In ihrer Entscheidung gehen die Editoren dem nachlässigen Autor gewissenhaft an die Hand, schreiten ein, wo er es unterlassen hat. Sein Ärger über die vielen Druckfehler im Ulysses von 1922 bestätigt sie; dagegen spricht, daß notwendige Verbesserungen seinerzeit ausblieben. Wie geht man nun vor? Welchen Status haben die Pariser Erstausgabe und alle abgeleiteten Texte, mit denen wir nie zufrieden waren? Hier ist viel Spielraum für Entscheidungen und Diskussionen. Die Ausgabe von 1984 stützt sich als Neuerung auf ein „kontinuierliches Manuskript“, die Anreihung von Reinschriften und handschriftlichen Zusätzen und Korrekturen - das gedankliche Konstrukt eines Ulysses (fast) ganz in Joyce's Hand, aber verteilt auf viele Dokumente. Wo sich Zeugnisse widersprechen oder wo sie fehlen, ergeben sich Fragen, Konflikte, die Entscheidungen verlangen.
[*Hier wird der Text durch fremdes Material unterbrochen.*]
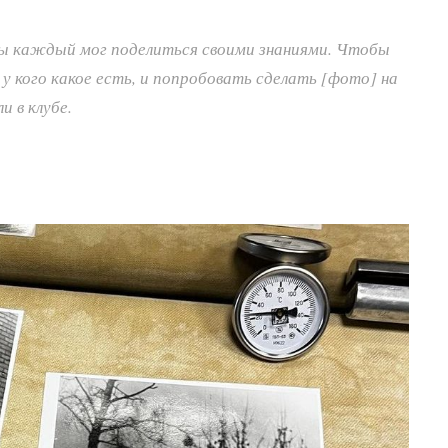
бы каждый мог поделиться своими знаниями. Чтобы
у кого какое есть, и попробовать сделать [фото] на
и в клубе.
Wie im Fall womb/moomb. Wie groß ist die Wahrscheinlichkeit, daß Joyce all seine Experimente mit Lauten und Buchstaben beim späteren Durchlesen (wie flüchtig auch immer) schlichtweg vergessen hätte und ihm die Verflachung des so mühselig zustandegekommenen moomb durch ein geläufiges Wort nicht aufgefallen wäre? Gerade der geistige Aufwand von einst könnte die spätere Unaufmerksamkeit seltsam erscheinen lassen; auf Ad-hoc -Nicht-Wörter müßte man doch ganz besonderss achten. Anders gesagt, ein wenig selber schuld war er schon, der Verfasser, der auf seine Sonderanfertigungen nicht besser aufgepaßt hat. Beweisen aber läßt sich auf diese Weise die Berechtigung („Autorität“) von „womb“ so wenig schlüssig wie die von „moomb“.
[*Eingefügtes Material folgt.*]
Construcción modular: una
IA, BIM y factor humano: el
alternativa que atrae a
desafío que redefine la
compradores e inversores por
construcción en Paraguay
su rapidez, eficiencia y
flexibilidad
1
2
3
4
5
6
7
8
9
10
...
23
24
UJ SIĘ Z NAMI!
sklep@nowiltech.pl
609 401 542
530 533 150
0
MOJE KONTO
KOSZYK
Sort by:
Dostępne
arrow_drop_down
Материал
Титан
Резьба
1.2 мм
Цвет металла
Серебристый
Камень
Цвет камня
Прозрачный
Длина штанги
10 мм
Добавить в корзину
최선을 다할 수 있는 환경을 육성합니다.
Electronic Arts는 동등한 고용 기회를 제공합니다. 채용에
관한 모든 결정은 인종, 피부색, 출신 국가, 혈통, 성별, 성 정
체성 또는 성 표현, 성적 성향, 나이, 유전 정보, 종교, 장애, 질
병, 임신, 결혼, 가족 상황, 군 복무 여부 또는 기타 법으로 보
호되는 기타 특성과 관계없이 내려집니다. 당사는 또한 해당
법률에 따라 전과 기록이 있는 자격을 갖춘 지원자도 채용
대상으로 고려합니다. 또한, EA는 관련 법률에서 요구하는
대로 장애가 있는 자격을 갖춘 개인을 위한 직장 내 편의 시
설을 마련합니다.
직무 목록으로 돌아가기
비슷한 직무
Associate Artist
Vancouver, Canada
All dies soll nur zeigen, daß keine Edition von selbst einen unanfechtbaren Text auswirft. Die Synoptische Ausgabe dient kritischer Beschäftigung, weist Varianten auf, gibt die Unterlagen für unsere Entscheidungen; sie ist nie als endgültig besiegelt worden. Sie hat im Effekt die Fragwürdigkeit von Texten erst recht verdeutlicht. Schließlich interpretieren wir jeden Text in unserem Ebenbild, weiten aus, mißverstehen, bilden um; und nun, angesichts der Unmöglichkeit gültiger Fixierung, haben wir gar keinen gesicherten Text, den wir mißverstehen können. Das fügt sich nahtlos und orgiastisch in die theoretischen Übertreibungen der Epoche. Ein paar Reaktionen waren dann ganz einfach ein intellektuell verbrämtes : „Wie wunderschön postmodern!“

Schön und einleuchtend. Nur wird der Text, wie er in der dreibändigen Ausgabe von 1984 mit Akribie und prinzipieller Konsequenz verfertigt worden ist, praktisch dann doch zum definitiven, wenn nur noch die rechte Seite, der sogenannte Lesetext, d.h. das editorische Ergebnis, verfügbar wird, wie es zwei Jahre danach geschehen ist in der einbändigen Ausgabe, die nun die anderen, früheren verdrängt hat. Wer heute einen Ulysses ersteht, bekommt bald nur noch die Münchener Fassung, und dies ohne Abstufungen, Varianten, Fragezeichen, Zweifel. Der eine Wortlaut - mit seiner unumgänglichen methodischen Zufälligkeit - wird kanonisiert, alleinherrschend.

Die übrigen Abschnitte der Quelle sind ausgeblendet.